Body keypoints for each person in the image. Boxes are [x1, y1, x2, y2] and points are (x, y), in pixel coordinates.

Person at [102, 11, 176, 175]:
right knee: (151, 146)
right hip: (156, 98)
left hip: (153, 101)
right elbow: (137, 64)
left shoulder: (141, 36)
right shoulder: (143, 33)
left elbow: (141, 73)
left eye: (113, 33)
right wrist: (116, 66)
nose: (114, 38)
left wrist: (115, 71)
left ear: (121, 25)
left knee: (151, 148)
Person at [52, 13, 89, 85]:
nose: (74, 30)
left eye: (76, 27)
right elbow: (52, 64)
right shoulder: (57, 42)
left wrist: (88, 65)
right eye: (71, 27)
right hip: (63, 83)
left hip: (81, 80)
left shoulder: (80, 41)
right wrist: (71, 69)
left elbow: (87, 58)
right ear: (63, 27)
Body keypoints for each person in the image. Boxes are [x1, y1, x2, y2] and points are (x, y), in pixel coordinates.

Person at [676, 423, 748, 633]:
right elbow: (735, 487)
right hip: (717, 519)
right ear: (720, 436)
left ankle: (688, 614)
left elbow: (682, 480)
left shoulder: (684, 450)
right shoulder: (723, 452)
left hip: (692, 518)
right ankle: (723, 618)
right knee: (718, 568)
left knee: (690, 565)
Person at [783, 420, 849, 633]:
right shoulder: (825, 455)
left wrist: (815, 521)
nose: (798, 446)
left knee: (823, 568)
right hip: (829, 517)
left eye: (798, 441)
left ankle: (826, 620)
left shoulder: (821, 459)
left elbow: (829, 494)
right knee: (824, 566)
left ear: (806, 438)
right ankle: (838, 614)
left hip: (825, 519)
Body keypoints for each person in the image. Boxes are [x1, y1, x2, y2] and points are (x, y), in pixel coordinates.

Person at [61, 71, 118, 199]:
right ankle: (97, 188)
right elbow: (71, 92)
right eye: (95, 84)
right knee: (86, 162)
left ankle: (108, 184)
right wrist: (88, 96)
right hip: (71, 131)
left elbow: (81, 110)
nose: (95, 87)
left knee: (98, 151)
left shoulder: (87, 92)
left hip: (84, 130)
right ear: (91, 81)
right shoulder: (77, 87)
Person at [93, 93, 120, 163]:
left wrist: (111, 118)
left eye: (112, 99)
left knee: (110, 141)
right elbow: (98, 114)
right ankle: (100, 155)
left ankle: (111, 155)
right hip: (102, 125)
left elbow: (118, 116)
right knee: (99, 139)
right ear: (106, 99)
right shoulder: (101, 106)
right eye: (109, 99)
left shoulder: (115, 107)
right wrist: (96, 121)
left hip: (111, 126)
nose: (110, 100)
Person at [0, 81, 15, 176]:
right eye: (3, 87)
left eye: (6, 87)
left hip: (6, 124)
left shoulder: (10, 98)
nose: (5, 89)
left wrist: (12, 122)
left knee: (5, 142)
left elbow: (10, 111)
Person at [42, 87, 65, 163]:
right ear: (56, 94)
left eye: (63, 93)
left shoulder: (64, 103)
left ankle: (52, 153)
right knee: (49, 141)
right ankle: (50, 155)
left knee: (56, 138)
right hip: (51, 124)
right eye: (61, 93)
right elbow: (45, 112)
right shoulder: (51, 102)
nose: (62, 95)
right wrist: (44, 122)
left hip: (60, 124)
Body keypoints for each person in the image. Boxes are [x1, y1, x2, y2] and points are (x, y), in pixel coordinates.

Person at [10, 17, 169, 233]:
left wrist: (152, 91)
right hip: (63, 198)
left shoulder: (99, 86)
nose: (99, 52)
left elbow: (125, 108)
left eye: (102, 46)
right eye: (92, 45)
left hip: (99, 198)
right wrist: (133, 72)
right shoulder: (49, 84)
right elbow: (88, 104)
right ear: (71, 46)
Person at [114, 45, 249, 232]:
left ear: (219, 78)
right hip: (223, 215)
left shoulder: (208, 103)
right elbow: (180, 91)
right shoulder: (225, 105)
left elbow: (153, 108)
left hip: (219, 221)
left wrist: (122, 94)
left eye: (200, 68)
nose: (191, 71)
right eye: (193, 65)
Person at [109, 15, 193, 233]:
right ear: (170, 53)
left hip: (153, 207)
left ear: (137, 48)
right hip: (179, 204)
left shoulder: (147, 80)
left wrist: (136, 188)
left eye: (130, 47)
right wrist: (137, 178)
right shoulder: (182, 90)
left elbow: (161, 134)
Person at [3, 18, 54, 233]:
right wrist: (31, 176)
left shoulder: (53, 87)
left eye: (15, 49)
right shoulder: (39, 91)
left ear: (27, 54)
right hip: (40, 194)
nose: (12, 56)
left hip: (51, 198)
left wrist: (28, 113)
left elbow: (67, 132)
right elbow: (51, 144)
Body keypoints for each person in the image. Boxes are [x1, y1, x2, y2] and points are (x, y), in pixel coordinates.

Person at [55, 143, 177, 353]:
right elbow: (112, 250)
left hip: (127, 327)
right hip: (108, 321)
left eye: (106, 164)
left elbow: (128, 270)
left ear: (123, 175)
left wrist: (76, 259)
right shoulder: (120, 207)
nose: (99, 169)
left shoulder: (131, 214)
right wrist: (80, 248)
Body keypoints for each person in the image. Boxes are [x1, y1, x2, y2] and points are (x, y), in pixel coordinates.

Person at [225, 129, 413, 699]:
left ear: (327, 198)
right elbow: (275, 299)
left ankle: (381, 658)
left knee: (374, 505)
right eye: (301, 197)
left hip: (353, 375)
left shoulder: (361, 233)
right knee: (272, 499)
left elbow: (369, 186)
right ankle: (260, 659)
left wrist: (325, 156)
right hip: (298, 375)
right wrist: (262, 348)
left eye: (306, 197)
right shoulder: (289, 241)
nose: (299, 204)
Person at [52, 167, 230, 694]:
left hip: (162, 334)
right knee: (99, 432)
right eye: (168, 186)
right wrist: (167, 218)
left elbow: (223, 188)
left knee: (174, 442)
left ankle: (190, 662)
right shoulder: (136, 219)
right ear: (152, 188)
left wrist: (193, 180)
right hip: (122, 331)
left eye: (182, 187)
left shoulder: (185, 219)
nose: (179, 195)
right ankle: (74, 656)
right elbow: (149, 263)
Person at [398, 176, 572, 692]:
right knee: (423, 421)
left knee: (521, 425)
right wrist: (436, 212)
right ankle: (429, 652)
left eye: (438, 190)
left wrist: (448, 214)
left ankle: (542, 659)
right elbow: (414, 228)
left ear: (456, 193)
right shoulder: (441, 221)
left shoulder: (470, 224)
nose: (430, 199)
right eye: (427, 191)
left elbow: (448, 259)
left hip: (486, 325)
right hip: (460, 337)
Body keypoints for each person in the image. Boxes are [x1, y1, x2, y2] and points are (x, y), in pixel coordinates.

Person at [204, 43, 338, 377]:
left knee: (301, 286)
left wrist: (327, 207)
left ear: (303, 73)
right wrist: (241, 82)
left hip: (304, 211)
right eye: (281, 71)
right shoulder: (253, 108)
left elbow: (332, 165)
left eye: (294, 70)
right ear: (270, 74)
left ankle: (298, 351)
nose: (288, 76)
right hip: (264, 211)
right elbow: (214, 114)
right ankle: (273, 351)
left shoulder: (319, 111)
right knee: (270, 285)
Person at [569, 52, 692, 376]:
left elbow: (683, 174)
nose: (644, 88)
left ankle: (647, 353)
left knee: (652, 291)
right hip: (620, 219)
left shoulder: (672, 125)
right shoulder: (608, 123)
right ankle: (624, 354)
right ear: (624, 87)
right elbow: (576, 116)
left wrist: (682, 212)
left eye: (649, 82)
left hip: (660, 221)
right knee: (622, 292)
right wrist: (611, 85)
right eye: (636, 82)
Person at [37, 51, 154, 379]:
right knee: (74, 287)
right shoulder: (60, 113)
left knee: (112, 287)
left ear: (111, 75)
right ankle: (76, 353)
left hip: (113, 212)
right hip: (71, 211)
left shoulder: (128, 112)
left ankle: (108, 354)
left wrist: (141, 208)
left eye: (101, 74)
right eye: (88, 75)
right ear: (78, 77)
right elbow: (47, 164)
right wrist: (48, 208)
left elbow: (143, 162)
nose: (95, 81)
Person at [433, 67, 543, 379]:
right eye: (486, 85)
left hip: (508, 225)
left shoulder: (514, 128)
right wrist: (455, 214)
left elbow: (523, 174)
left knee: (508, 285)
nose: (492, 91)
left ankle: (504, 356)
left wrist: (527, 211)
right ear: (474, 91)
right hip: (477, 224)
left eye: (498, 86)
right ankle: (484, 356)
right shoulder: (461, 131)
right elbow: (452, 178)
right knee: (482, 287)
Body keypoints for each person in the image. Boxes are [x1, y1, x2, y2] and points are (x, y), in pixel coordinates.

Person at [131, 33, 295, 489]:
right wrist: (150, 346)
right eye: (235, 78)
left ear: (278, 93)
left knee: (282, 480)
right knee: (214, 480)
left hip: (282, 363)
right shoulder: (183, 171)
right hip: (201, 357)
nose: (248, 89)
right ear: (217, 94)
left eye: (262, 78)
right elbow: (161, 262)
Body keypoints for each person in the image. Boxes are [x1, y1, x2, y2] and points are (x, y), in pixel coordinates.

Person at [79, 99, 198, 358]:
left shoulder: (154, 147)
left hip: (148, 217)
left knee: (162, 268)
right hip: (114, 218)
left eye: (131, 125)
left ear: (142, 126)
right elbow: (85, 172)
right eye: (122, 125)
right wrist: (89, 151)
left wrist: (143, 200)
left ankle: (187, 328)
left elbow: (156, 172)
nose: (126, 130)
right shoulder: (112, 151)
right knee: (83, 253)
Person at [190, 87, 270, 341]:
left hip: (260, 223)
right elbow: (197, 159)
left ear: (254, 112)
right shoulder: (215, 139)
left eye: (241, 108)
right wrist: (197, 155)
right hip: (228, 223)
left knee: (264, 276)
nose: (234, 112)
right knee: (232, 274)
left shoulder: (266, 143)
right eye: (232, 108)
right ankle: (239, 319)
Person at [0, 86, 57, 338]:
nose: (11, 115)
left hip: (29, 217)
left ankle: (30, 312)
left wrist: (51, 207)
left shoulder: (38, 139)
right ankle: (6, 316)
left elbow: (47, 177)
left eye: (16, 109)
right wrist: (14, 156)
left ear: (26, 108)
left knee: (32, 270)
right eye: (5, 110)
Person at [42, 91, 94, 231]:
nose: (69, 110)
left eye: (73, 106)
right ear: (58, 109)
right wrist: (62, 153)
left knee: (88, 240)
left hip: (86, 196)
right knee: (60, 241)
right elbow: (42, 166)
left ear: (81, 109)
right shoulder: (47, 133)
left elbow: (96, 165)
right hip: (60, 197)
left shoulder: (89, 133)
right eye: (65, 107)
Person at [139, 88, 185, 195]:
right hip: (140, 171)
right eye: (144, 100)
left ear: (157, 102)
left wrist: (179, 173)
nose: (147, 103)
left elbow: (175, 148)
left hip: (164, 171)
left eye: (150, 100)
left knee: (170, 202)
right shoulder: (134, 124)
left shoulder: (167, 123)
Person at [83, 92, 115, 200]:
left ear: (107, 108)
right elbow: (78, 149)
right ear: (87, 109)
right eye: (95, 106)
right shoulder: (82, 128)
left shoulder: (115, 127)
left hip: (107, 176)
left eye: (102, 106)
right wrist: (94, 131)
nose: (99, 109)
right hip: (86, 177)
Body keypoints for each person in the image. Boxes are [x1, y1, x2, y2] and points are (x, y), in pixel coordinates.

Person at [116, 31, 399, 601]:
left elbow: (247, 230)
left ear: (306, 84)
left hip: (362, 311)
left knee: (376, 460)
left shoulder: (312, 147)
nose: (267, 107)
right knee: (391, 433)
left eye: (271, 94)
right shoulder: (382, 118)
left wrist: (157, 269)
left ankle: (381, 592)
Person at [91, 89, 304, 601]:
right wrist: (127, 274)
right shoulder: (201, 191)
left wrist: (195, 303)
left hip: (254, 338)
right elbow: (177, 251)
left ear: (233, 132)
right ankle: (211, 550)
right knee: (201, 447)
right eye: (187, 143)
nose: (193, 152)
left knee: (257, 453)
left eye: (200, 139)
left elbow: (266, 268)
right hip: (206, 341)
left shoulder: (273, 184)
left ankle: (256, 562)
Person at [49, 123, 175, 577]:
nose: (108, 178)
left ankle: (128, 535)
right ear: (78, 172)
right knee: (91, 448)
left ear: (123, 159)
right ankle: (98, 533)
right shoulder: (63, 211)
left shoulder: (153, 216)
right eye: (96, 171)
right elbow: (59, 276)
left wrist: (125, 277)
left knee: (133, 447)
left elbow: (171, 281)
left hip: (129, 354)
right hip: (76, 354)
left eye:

========

WHAT TO PRODUCE » Of the lines above, output exactly those from the line bearing "right eye: (61, 93)" through the line bearing "left eye: (130, 47)", inclusive.

REPLY TO THE TASK »
right eye: (61, 93)
right elbow: (45, 112)
right shoulder: (51, 102)
nose: (62, 95)
right wrist: (44, 122)
left hip: (60, 124)
Body keypoints for each person in the image. Boxes are [x1, y1, x2, y2] and points are (x, y), in pixel coordinates.

Person at [10, 17, 169, 233]:
left wrist: (152, 91)
right hip: (63, 198)
left shoulder: (99, 86)
nose: (99, 52)
left elbow: (125, 108)
left eye: (102, 46)
right eye: (92, 45)
left hip: (99, 198)
right wrist: (133, 72)
right shoulder: (49, 84)
right elbow: (88, 104)
right ear: (71, 46)
Person at [114, 45, 249, 232]:
left ear: (219, 78)
right hip: (223, 215)
left shoulder: (208, 103)
right elbow: (180, 91)
right shoulder: (225, 105)
left elbow: (153, 108)
left hip: (219, 221)
left wrist: (122, 94)
left eye: (200, 68)
nose: (191, 71)
right eye: (193, 65)
Person at [109, 15, 193, 233]:
right ear: (170, 53)
left hip: (153, 207)
left ear: (137, 48)
right hip: (179, 204)
left shoulder: (147, 80)
left wrist: (136, 188)
left eye: (130, 47)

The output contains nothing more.